Data records:

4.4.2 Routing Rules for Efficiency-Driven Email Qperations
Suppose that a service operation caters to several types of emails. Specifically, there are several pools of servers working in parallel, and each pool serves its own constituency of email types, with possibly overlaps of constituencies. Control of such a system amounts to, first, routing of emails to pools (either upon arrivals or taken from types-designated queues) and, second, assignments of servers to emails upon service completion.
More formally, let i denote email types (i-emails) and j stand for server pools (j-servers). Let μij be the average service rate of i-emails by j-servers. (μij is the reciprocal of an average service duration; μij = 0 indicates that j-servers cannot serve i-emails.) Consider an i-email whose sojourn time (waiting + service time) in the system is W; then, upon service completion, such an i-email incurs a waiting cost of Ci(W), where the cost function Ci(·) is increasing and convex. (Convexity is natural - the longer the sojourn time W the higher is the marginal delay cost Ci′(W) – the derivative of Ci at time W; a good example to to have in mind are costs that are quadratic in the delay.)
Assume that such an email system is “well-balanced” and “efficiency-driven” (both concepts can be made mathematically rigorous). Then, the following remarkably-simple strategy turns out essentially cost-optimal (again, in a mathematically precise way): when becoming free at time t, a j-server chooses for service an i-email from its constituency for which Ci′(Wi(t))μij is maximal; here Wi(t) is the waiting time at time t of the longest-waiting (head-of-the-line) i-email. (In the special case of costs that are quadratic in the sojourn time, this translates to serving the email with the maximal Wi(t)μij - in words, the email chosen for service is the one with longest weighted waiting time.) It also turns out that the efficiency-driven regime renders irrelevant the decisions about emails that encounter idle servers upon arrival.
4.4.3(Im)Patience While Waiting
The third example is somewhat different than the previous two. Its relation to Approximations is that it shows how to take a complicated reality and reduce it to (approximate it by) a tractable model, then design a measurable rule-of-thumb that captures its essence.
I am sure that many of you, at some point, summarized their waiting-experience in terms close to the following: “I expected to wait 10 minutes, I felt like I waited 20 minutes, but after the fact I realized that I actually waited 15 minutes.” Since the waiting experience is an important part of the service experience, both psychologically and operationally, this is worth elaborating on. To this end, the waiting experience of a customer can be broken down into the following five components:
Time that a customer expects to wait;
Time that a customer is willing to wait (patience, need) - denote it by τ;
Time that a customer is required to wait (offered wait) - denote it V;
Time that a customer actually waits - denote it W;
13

* Task *
For this exercise, restate every record word for word.

* Reply *
4.4.2 Routing Rules for Efficiency-Driven Email Qperations
Suppose that a service operation caters to several types of emails. Specifically, there are several pools of servers working in parallel, and each pool serves its own constituency of email types, with possibly overlaps of constituencies. Control of such a system amounts to, first, routing of emails to pools (either upon arrivals or taken from types-designated queues) and, second, assignments of servers to emails upon service completion.
More formally, let i denote email types (i-emails) and j stand for server pools (j-servers). Let μij be the average service rate of i-emails by j-servers. (μij is the reciprocal of an average service duration; μij = 0 indicates that j-servers cannot serve i-emails.) Consider an i-email whose sojourn time (waiting + service time) in the system is W; then, upon service completion, such an i-email incurs a waiting cost of Ci(W), where the cost function Ci(·) is increasing and convex. (Convexity is natural - the longer the sojourn time W the higher is the marginal delay cost Ci′(W) – the derivative of Ci at time W; a good example to to have in mind are costs that are quadratic in the delay.)
Assume that such an email system is “well-balanced” and “efficiency-driven” (both concepts can be made mathematically rigorous). Then, the following remarkably-simple strategy turns out essentially cost-optimal (again, in a mathematically precise way): when becoming free at time t, a j-server chooses for service an i-email from its constituency for which Ci′(Wi(t))μij is maximal; here Wi(t) is the waiting time at time t of the longest-waiting (head-of-the-line) i-email. (In the special case of costs that are quadratic in the sojourn time, this translates to serving the email with the maximal Wi(t)μij - in words, the email chosen for service is the one with longest weighted waiting time.) It also turns out that the efficiency-driven regime renders irrelevant the decisions about emails that encounter idle servers upon arrival.
4.4.3(Im)Patience While Waiting
The third example is somewhat different than the previous two. Its relation to Approximations is that it shows how to take a complicated reality and reduce it to (approximate it by) a tractable model, then design a measurable rule-of-thumb that captures its essence.
I am sure that many of you, at some point, summarized their waiting-experience in terms close to the following: “I expected to wait 10 minutes, I felt like I waited 20 minutes, but after the fact I realized that I actually waited 15 minutes.” Since the waiting experience is an important part of the service experience, both psychologically and operationally, this is worth elaborating on. To this end, the waiting experience of a customer can be broken down into the following five components:
Time that a customer expects to wait;
Time that a customer is willing to wait (patience, need) - denote it by τ;
Time that a customer is required to wait (offered wait) - denote it V;
Time that a customer actually waits - denote it W;
13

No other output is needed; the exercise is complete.